• [选段]
▬▬▬▬▬▬▬▬▬▬
要求在经过sub_4113DE函数之后，数据要与byte_41A004相等。

int __cdecl sub_4118C0(int a1, int a2)
{
  int result; // eax
  int j; // [esp+D0h] [ebp-14h]
  int i; // [esp+DCh] [ebp-8h]

  __CheckForDebuggerJustMyCode(&unk_41C015);
  for ( i = 0; i < a2; ++i )
  {
    if ( *(char *)(i + a1) < 65 || *(char *)(i + a1) > 90 )// 不是大写字母
    {
      if ( *(char *)(i + a1) >= 97 && *(char *)(i + a1) <= 122 )// 小写字母
        *(_BYTE *)(i + a1) = (*(char *)(i + a1) + dword_41A000 - 97) % 0x1Au + 97;
    }
    else
    {
      *(_BYTE *)(i + a1) = (*(char *)(i + a1) + dword_41A000 - 65) % 0x1Au + 65;
    }
  }
  for ( j = 0; ; ++j )
  {
    result = j;
    if ( j >= a2 )
      break;
    *(_BYTE *)(j + a1) ^= 0x22u;
  }
  return result;
}

这里是对数据进行处理，看样子是位移。最后有个循环进行异或加密。先得到异或之前的数据：

from Crypto.Util.strxor import strxor
from string import ascii_lowercase,ascii_uppercase

STR = b"Q[LVYMPVTC}LCS}PCS}GP}LCS}N@J_"
Key = b"\x22"*len(STR)

reverse_STR = strxor(STR,Key).decode("UTF-8")

print(reverse_STR)
▬▬▬▬▬▬▬▬▬▬
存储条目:
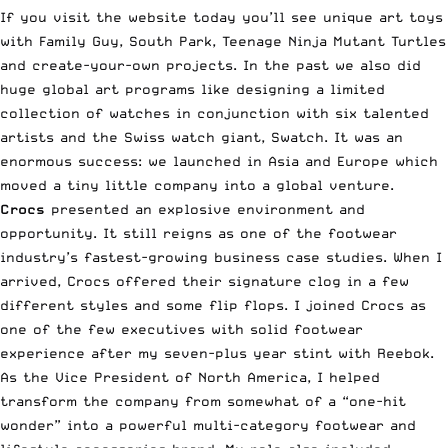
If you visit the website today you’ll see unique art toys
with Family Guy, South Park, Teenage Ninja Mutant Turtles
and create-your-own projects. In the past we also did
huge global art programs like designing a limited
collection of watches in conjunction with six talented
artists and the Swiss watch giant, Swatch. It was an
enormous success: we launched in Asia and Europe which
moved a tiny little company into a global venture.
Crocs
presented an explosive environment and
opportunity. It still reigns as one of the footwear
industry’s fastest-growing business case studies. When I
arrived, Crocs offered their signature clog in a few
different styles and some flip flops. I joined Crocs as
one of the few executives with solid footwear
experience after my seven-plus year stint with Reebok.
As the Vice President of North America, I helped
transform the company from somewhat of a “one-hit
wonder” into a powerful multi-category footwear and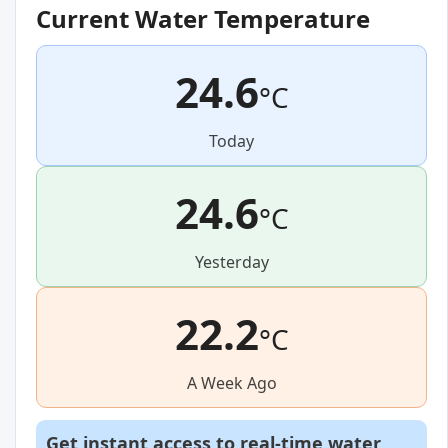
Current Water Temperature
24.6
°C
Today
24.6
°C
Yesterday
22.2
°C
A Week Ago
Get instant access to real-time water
▬▬▬▬▬▬▬▬▬▬
• [任务说明 1] 请把选段中从"要求在经过sub_4113DE函数之后，数据要与byte_41A004相等。"到"0; i < a2; ++i )"的这一部分一字不差地抄下来。
• [任务说明 2] 选段的 Python 代码用 import 引入了哪些名称？请全部列出。
• [任务说明 3] 下列说法是否与选段相符？(a) 最后有个循环进行异或加密；(b) 要求数据在经过 sub_4118C0 函数之后与 byte_41A004 相等；(c) 对数据的处理看样子是替换。

• [解答 1]
要求在经过sub_4113DE函数之后，数据要与byte_41A004相等。

int __cdecl sub_4118C0(int a1, int a2)
{
  int result; // eax
  int j; // [esp+D0h] [ebp-14h]
  int i; // [esp+DCh] [ebp-8h]

  __CheckForDebuggerJustMyCode(&unk_41C015);
  for ( i = 0; i < a2; ++i )

• [解答 2] strxor、ascii_lowercase、ascii_uppercase

• [解答 3]
(a) 是："最后有个循环进行异或加密。"
(b) 否："要求在经过sub_4113DE函数之后，数据要与byte_41A004相等。"
(c) 否："这里是对数据进行处理，看样子是位移。"